**** Study text
Personally I think that is a poor reason to make them separate races, as those differences are well within cultual variability. (At least they are for humans, and I don't see why non-humans should be monocultural).

If humans can produce cultures that love grand architectural showmanship (like the Ancient Egyptians, or Romans, or Chinese) and hunter-gatherer societies, and everything in between, I don't see why you can't have dwarven cultures that like vast cavernous halls and magma-spewing megaprojects and also have dwarven cultures than like small, homely burrows, or living simple lives in the woods. You can even have dwarves that can do magic, especially given that the dwarves of myth and legend did, and Tolkien mentions dwarves using magic.


My view on what makes a good design for a "race" in a game or story setting is that:
1) They should have something that is significantly different from humans (and the other races in the setting).
2) Their culture (and/or crunch) should reflect these differences.
3) Less importantly, (1) and (2) should feel natural and plausible rather than arbitrary.
********
**** Data extract
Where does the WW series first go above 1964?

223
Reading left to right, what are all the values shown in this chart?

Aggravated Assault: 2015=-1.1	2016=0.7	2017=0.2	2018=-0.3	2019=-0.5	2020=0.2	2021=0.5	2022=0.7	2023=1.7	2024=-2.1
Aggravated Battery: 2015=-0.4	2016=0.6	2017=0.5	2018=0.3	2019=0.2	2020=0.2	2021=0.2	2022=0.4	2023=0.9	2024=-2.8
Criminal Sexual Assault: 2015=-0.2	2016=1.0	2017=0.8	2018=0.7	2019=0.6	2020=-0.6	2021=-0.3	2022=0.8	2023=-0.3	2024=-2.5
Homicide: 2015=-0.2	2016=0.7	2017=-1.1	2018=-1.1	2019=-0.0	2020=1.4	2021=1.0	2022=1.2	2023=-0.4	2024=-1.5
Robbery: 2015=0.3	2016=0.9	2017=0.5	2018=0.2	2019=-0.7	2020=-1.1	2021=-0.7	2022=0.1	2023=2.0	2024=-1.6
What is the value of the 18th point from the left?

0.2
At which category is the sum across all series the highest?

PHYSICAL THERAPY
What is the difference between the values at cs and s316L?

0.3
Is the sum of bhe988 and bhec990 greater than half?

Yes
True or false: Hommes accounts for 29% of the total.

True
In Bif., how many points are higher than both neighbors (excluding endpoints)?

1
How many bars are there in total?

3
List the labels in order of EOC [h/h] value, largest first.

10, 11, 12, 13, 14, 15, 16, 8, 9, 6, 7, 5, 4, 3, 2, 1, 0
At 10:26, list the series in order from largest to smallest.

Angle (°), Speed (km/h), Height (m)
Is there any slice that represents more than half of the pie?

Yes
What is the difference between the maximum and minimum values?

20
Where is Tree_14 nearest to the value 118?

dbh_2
********
## Assignment 1
List the three criteria for designing a good "race" in a game or story setting given in the post on fantasy races above.
## Assignment 2
Carry on the post about fantasy races from its last sentence.

## Output 1
1. The race should have something significantly different from humans and from the other races in the setting.
2. Its culture (and/or crunch) should reflect these differences.
3. Less importantly, these differences and how they are reflected should feel natural and plausible rather than arbitrary.

## Output 2
I think it is on (3) that D&D gnomes typically fall down on. Part of the problem is I think that halflings and dwarves have been too narrowly defined as Hobbits Gypsies and Gimli, respectively. With gnomes then getting anything and everything that could reasonably have been (and sometimes in their mythic inspirations were) given to halflings and dwarves, plus a few other things of no clear origin.

The end result is two races that are very narrowly defined, and one that doesn't have any clear theme to it.


A suggestion for improving the diversity of halflings and dwarves, and/or improving gnomes could be:

A: Forget about gnomes. Most of their traits could easily be shared out between dwarves and halflings without making them fundamentally not dwarves and halflings. Craftsmanship, love of jewels, and (if appropriate for the setting) invention are all dwarfy (at least for certain dwarven subcultures). Magic too, unless you are stuck in the early-D&D trope of "but dwarves are anti-magical!". Love of jokes and pranks, being close to the earth (and possibly having an affinity to animals) are plausible halfling traits. Magic and illusion too, if you are going for the "Gypsy" rather than "Hobbit" inspiration.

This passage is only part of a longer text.